Thursday, August 25, 2011 was a rainy evening in the Bronx, and many fans at Yankee Stadium had their umbrellas out. While those umbrellas may have protected fans from the rain, they also obscured Andy Zlotnick’s view of home plate from his seat down the first base line. So, when Hideki Matsui ripped a line drive foul, Zlotnick never saw it. According to a recent story in the New York Times, the ball crushed the bones around Zlotnick’s left eye socket and fractured his sinus and upper jaw. Four years later, Zlotnick feels pain at the touch of the left side of his face, his vision is blurred, and his mouth is partially numb. Zlotnick’s injuries cost him $25,000 out of pocket, but the New York Yankees maintain they bear no responsibility because of the long-standing rule that fans who attend baseball games assume certain risks.
You can read the language of the baseball rule on the back of every ticket: “The bearer of the ticket assumes all risk and danger incidental to the sport of baseball.” Foul balls, inadvertently thrown bats or splintered bats often fly into the stands at Major League ballparks. If fact, about 1,750 fans each year suffer injuries “incidental to the sport,” compared to 1,536 times a batter actually playing the game was hit by a pitched ball last season. Yet despite the number of injuries, some as severe as — or worse than — Zlotnick’s, baseball remains immune to lawsuits because of the traditional notion that fans assume the risk when they attend a game.
Nevertheless, Zlotnick filed a personal injury lawsuit in 2012 against the Yankees and Major League Baseball. In July 2013, the judge set a deposition schedule. Then, after taking Zlotnick’s deposition in February 2014, lawyers for the Yankees filed for summary judgment, urging a dismissal based on assumption of risk. The judge has not yet rendered a decision.

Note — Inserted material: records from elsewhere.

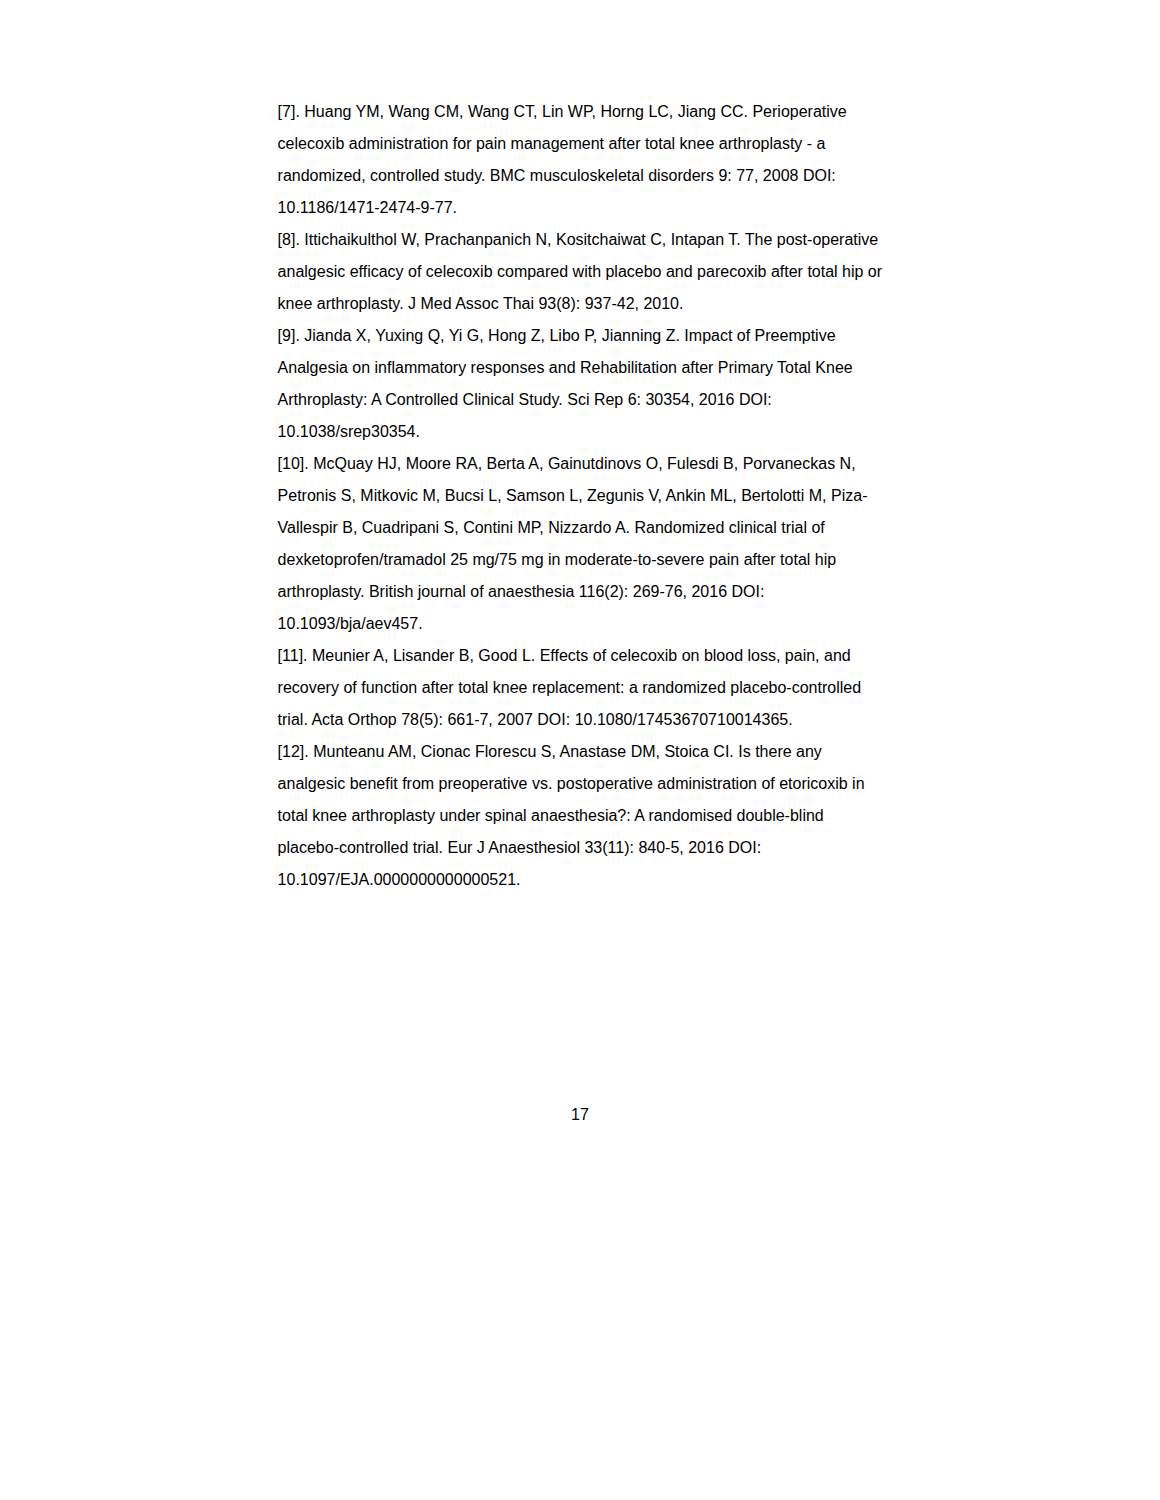[7]. Huang YM, Wang CM, Wang CT, Lin WP, Horng LC, Jiang CC. Perioperative celecoxib administration for pain management after total knee arthroplasty - a randomized, controlled study. BMC musculoskeletal disorders 9: 77, 2008 DOI: 10.1186/1471-2474-9-77.
[8]. Ittichaikulthol W, Prachanpanich N, Kositchaiwat C, Intapan T. The post-operative analgesic efficacy of celecoxib compared with placebo and parecoxib after total hip or knee arthroplasty. J Med Assoc Thai 93(8): 937-42, 2010.
[9]. Jianda X, Yuxing Q, Yi G, Hong Z, Libo P, Jianning Z. Impact of Preemptive Analgesia on inflammatory responses and Rehabilitation after Primary Total Knee Arthroplasty: A Controlled Clinical Study. Sci Rep 6: 30354, 2016 DOI: 10.1038/srep30354.
[10]. McQuay HJ, Moore RA, Berta A, Gainutdinovs O, Fulesdi B, Porvaneckas N, Petronis S, Mitkovic M, Bucsi L, Samson L, Zegunis V, Ankin ML, Bertolotti M, Piza-Vallespir B, Cuadripani S, Contini MP, Nizzardo A. Randomized clinical trial of dexketoprofen/tramadol 25 mg/75 mg in moderate-to-severe pain after total hip arthroplasty. British journal of anaesthesia 116(2): 269-76, 2016 DOI: 10.1093/bja/aev457.
[11]. Meunier A, Lisander B, Good L. Effects of celecoxib on blood loss, pain, and recovery of function after total knee replacement: a randomized placebo-controlled trial. Acta Orthop 78(5): 661-7, 2007 DOI: 10.1080/17453670710014365.
[12]. Munteanu AM, Cionac Florescu S, Anastase DM, Stoica CI. Is there any analgesic benefit from preoperative vs. postoperative administration of etoricoxib in total knee arthroplasty under spinal anaesthesia?: A randomised double-blind placebo-controlled trial. Eur J Anaesthesiol 33(11): 840-5, 2016 DOI: 10.1097/EJA.0000000000000521.
17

Zlotnick may have a better-than-usual chance with his lawsuit because of the role the umbrellas played in his injury. Many Major League parks ban umbrellas or only allow fans to use them during rain delays. Zlotnick asserts that it was the Yankee’s umbrella policy that contributed to his injury, and the main goal of his lawsuit is to compel the Yankees to change that policy.
If Zlotnick is successful, other fans and their attorneys may wonder if baseball’s assumption of risk defense is showing age. Standards of safety change with the times, especially when advances in technology allow for improved safety measures at little cost to would-be defendants. Baseball has resisted calls to put additional safety netting up along its field level seats because fans pay a premium for those seats with their great view of the field. But if it is possible to protect fans with sheer, virtually transparent netting, perhaps this is something baseball should consider. Teams that take the lead on this issue could send a strong signal to the traditionalists that they must follow or risk liability under new industry standards for fan safety.